-- THE REQUEST --
Quote the whole listing verbatim.

-- INPUT ROWS --
▬▬▬

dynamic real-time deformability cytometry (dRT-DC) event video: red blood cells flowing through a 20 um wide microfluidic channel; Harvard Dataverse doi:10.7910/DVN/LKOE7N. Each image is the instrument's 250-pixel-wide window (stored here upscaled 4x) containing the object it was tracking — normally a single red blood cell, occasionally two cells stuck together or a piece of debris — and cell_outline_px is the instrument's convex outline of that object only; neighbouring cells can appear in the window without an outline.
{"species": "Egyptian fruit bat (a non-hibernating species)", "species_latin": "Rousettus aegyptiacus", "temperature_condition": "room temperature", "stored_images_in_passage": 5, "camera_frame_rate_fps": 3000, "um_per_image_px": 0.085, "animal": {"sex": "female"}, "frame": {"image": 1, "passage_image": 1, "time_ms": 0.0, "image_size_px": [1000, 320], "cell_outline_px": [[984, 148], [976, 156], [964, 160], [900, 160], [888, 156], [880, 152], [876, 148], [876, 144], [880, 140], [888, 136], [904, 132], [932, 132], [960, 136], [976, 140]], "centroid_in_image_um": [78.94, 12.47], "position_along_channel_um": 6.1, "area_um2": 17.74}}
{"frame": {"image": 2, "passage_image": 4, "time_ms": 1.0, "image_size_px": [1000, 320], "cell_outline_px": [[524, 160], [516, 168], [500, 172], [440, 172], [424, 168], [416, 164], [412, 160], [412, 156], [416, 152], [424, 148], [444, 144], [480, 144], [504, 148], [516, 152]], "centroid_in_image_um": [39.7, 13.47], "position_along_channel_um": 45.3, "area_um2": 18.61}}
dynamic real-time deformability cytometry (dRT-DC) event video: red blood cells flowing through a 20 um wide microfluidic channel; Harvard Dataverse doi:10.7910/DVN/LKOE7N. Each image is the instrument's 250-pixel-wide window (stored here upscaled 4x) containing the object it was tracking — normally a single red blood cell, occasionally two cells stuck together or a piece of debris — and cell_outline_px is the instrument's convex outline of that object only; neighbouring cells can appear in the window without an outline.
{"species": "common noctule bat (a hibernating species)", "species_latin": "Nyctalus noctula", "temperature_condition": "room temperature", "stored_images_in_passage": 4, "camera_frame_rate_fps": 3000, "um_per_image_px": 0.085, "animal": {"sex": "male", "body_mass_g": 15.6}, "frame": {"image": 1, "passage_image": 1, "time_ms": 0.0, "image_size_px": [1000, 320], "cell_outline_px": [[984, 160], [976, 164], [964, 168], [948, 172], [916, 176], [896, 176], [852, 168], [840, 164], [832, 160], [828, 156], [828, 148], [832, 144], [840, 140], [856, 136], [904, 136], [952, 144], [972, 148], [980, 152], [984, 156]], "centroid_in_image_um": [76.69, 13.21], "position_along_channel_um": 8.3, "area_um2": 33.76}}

▬▬▬

-- WRITTEN REPLY --
dynamic real-time deformability cytometry (dRT-DC) event video: red blood cells flowing through a 20 um wide microfluidic channel; Harvard Dataverse doi:10.7910/DVN/LKOE7N. Each image is the instrument's 250-pixel-wide window (stored here upscaled 4x) containing the object it was tracking — normally a single red blood cell, occasionally two cells stuck together or a piece of debris — and cell_outline_px is the instrument's convex outline of that object only; neighbouring cells can appear in the window without an outline.
{"species": "Egyptian fruit bat (a non-hibernating species)", "species_latin": "Rousettus aegyptiacus", "temperature_condition": "room temperature", "stored_images_in_passage": 5, "camera_frame_rate_fps": 3000, "um_per_image_px": 0.085, "animal": {"sex": "female"}, "frame": {"image": 1, "passage_image": 1, "time_ms": 0.0, "image_size_px": [1000, 320], "cell_outline_px": [[984, 148], [976, 156], [964, 160], [900, 160], [888, 156], [880, 152], [876, 148], [876, 144], [880, 140], [888, 136], [904, 132], [932, 132], [960, 136], [976, 140]], "centroid_in_image_um": [78.94, 12.47], "position_along_channel_um": 6.1, "area_um2": 17.74}}
{"frame": {"image": 2, "passage_image": 4, "time_ms": 1.0, "image_size_px": [1000, 320], "cell_outline_px": [[524, 160], [516, 168], [500, 172], [440, 172], [424, 168], [416, 164], [412, 160], [412, 156], [416, 152], [424, 148], [444, 144], [480, 144], [504, 148], [516, 152]], "centroid_in_image_um": [39.7, 13.47], "position_along_channel_um": 45.3, "area_um2": 18.61}}
dynamic real-time deformability cytometry (dRT-DC) event video: red blood cells flowing through a 20 um wide microfluidic channel; Harvard Dataverse doi:10.7910/DVN/LKOE7N. Each image is the instrument's 250-pixel-wide window (stored here upscaled 4x) containing the object it was tracking — normally a single red blood cell, occasionally two cells stuck together or a piece of debris — and cell_outline_px is the instrument's convex outline of that object only; neighbouring cells can appear in the window without an outline.
{"species": "common noctule bat (a hibernating species)", "species_latin": "Nyctalus noctula", "temperature_condition": "room temperature", "stored_images_in_passage": 4, "camera_frame_rate_fps": 3000, "um_per_image_px": 0.085, "animal": {"sex": "male", "body_mass_g": 15.6}, "frame": {"image": 1, "passage_image": 1, "time_ms": 0.0, "image_size_px": [1000, 320], "cell_outline_px": [[984, 160], [976, 164], [964, 168], [948, 172], [916, 176], [896, 176], [852, 168], [840, 164], [832, 160], [828, 156], [828, 148], [832, 144], [840, 140], [856, 136], [904, 136], [952, 144], [972, 148], [980, 152], [984, 156]], "centroid_in_image_um": [76.69, 13.21], "position_along_channel_um": 8.3, "area_um2": 33.76}}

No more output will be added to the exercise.